Did you know that St Edmund’s in Dover is the smallest church in Britain still in regular use? The chapel was built in 1262 to serve pilgrims arriving in Dover en route to Canterbury to worship at the shrine of St Thomas Becket .
Did you know that Matthew Webb , the very first person to swim the English Channel, left from Dover in 1875 ? It took almost 22 hours. He became a huge celebrity, and like many such could not face his fame waning: in 1883 he tried to boost it with another feat – attempting to defeat the rapids below Niagara Falls. He came second and is buried in the town.
Did you know that Fordwich is the smallest town (by population) in Britain, and has the smallest town hall? It was once much more significant as the port of Canterbury. An annual link with that past occurs when its Mayor-Deputy (the office of mayor there having ended in the late 19th century) hands over the grand sum of 6s 8d to the Mayor of Sandwich, payment for its part in the Cinque Ports system.

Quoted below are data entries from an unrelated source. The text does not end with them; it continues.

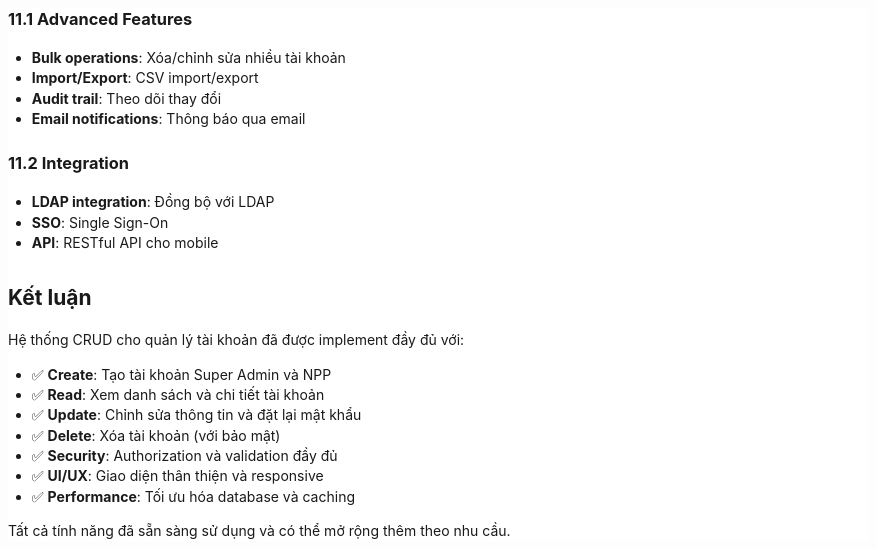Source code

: ### 11.1 Advanced Features
- **Bulk operations**: Xóa/chỉnh sửa nhiều tài khoản
- **Import/Export**: CSV import/export
- **Audit trail**: Theo dõi thay đổi
- **Email notifications**: Thông báo qua email

### 11.2 Integration
- **LDAP integration**: Đồng bộ với LDAP
- **SSO**: Single Sign-On
- **API**: RESTful API cho mobile

## Kết luận

Hệ thống CRUD cho quản lý tài khoản đã được implement đầy đủ với:
- ✅ **Create**: Tạo tài khoản Super Admin và NPP
- ✅ **Read**: Xem danh sách và chi tiết tài khoản
- ✅ **Update**: Chỉnh sửa thông tin và đặt lại mật khẩu
- ✅ **Delete**: Xóa tài khoản (với bảo mật)
- ✅ **Security**: Authorization và validation đầy đủ
- ✅ **UI/UX**: Giao diện thân thiện và responsive
- ✅ **Performance**: Tối ưu hóa database và caching

Tất cả tính năng đã sẵn sàng sử dụng và có thể mở rộng thêm theo nhu cầu.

Did you know that Pocahontas was buried in Gravesend? The Native American Princess famous for sparing Captain John Smith’s life in Virginia married colonist John Rolfe, and with a dozen others of her tribe she and Rolfe voyaged to England in 1616, meeting James I. Sadly she died of TB when on board a ship off Gravesend about to return to the Americas. She was buried in that town, the whereabouts of her grave long ago lost.
Isle of Sheppey
Did you know that the world’s first aircraft factory was opened on Sheppey by the Short Bros in 1909? They began by building Wright Flyer aircraft there.
Did you know that here on May 2 1909 John Moore-Brabazon became the first Briton to fly in an aeroplane? His flight was just 500 yards, made in a French-manufactured Voisin ‘Bird of Passage’ aircraft. Brabazon quickly thereafter gained the first UK pilot’s licence, and in 1941 the pioneer, soon to become Lord Brabazon of Tara, became Minister of Aircraft Production.

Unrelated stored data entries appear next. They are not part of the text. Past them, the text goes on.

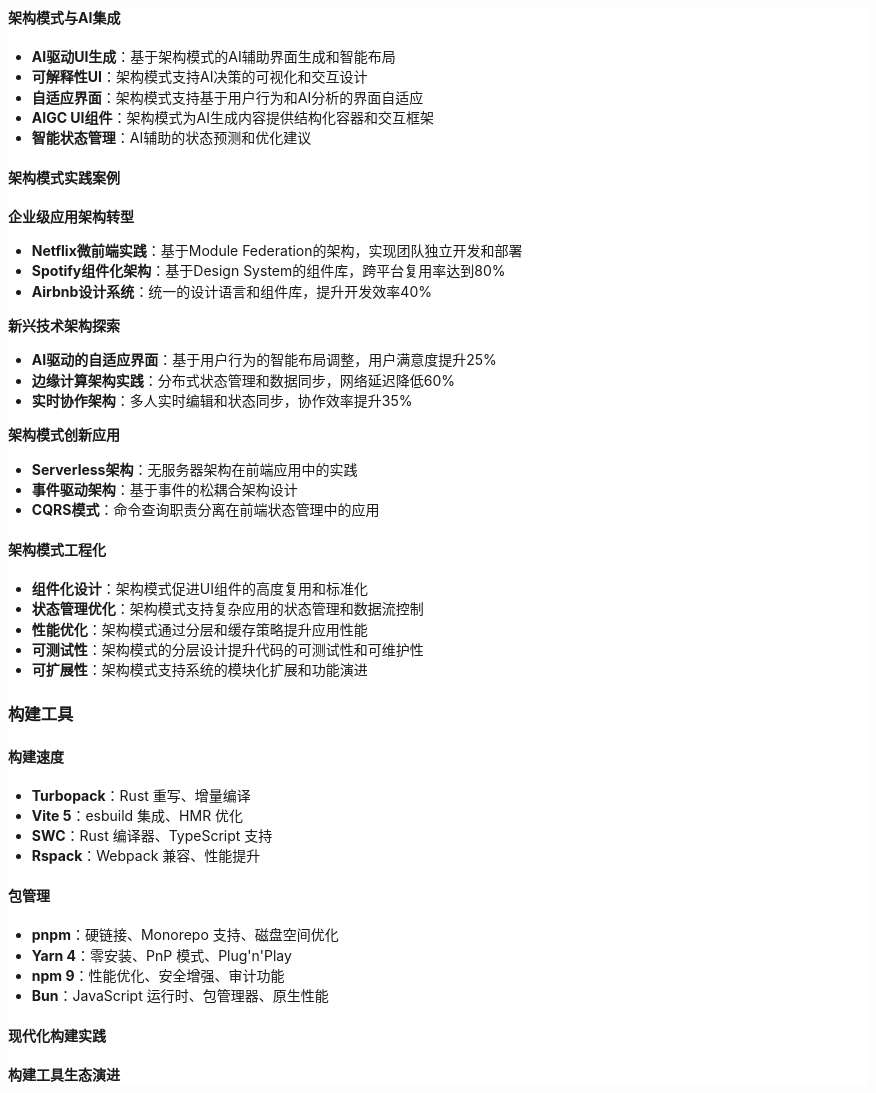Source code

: #### 架构模式与AI集成

- **AI驱动UI生成**：基于架构模式的AI辅助界面生成和智能布局
- **可解释性UI**：架构模式支持AI决策的可视化和交互设计
- **自适应界面**：架构模式支持基于用户行为和AI分析的界面自适应
- **AIGC UI组件**：架构模式为AI生成内容提供结构化容器和交互框架
- **智能状态管理**：AI辅助的状态预测和优化建议

#### 架构模式实践案例

**企业级应用架构转型**

- **Netflix微前端实践**：基于Module Federation的架构，实现团队独立开发和部署
- **Spotify组件化架构**：基于Design System的组件库，跨平台复用率达到80%
- **Airbnb设计系统**：统一的设计语言和组件库，提升开发效率40%

**新兴技术架构探索**

- **AI驱动的自适应界面**：基于用户行为的智能布局调整，用户满意度提升25%
- **边缘计算架构实践**：分布式状态管理和数据同步，网络延迟降低60%
- **实时协作架构**：多人实时编辑和状态同步，协作效率提升35%

**架构模式创新应用**

- **Serverless架构**：无服务器架构在前端应用中的实践
- **事件驱动架构**：基于事件的松耦合架构设计
- **CQRS模式**：命令查询职责分离在前端状态管理中的应用

#### 架构模式工程化

- **组件化设计**：架构模式促进UI组件的高度复用和标准化
- **状态管理优化**：架构模式支持复杂应用的状态管理和数据流控制
- **性能优化**：架构模式通过分层和缓存策略提升应用性能
- **可测试性**：架构模式的分层设计提升代码的可测试性和可维护性
- **可扩展性**：架构模式支持系统的模块化扩展和功能演进

### 构建工具

#### 构建速度

- **Turbopack**：Rust 重写、增量编译
- **Vite 5**：esbuild 集成、HMR 优化
- **SWC**：Rust 编译器、TypeScript 支持
- **Rspack**：Webpack 兼容、性能提升

#### 包管理

- **pnpm**：硬链接、Monorepo 支持、磁盘空间优化
- **Yarn 4**：零安装、PnP 模式、Plug'n'Play
- **npm 9**：性能优化、安全增强、审计功能
- **Bun**：JavaScript 运行时、包管理器、原生性能

#### 现代化构建实践

**构建工具生态演进**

Did you know that Leeds Castle near Maidstone is sometimes referred to as Ladies’ Castle because so many Queens of England have lived there? Eleanor of Castile and Margaret of France, Edward I’s two wives; Philippa of Hainault the wife of Edward III; Catherine de Valois, Henry V’s spouse; Catherine of Aragon, the first wife of Henry VIII (or not, your view in his reign depending on survival instincts); and even his daughter Elizabeth, the future Queen, all resided at the lovely castle at one time or another.
Did you know that in 1532 Henry VIII and Anne Boleyn spent their honeymoon at Shurland Hall, Eastchurch - just outside Sheerness? Plague had hit London, and Henry was en route to Calais and a summit with Francis I, hoping to gain his support in ‘the King’s Great Matter’. The three day visit nearly bankrupted owner Sir Thomas Cheyne as the royal couple were accompanied by a retinue of 300, all of them to be fed, entertained and doubtless particularly expensively provided with drink.
Did you know that the only church in the world that can boast all its stained-glass windows were created by Marc Chagall is All Saints in Tudeley near Tonbridge? The artist was originally commissioned in the early 1960s to commemorate the daughter of Sir Henry d’Avigdor-Goldsmid, who had died in a boating accident. Chagall took as his inspiration Psalm 8, verses 4 to 8. He then continued with the project, the last magnificent window installed in the medieval building in 1985, the year of Chagall’s death.
Did you know that the first motor show in Britain (and possibly the world) was held on October 15 1895 in that rather racy spot Tunbridge Wells? The event, organised by the local mayor, took place on the Agricultural Showground there. It boasted a grand total of five vehicles, one of them a Peugeot belonging to Mayor David Salomons, but still attracted the gentlemen of the press and several hundred visitors.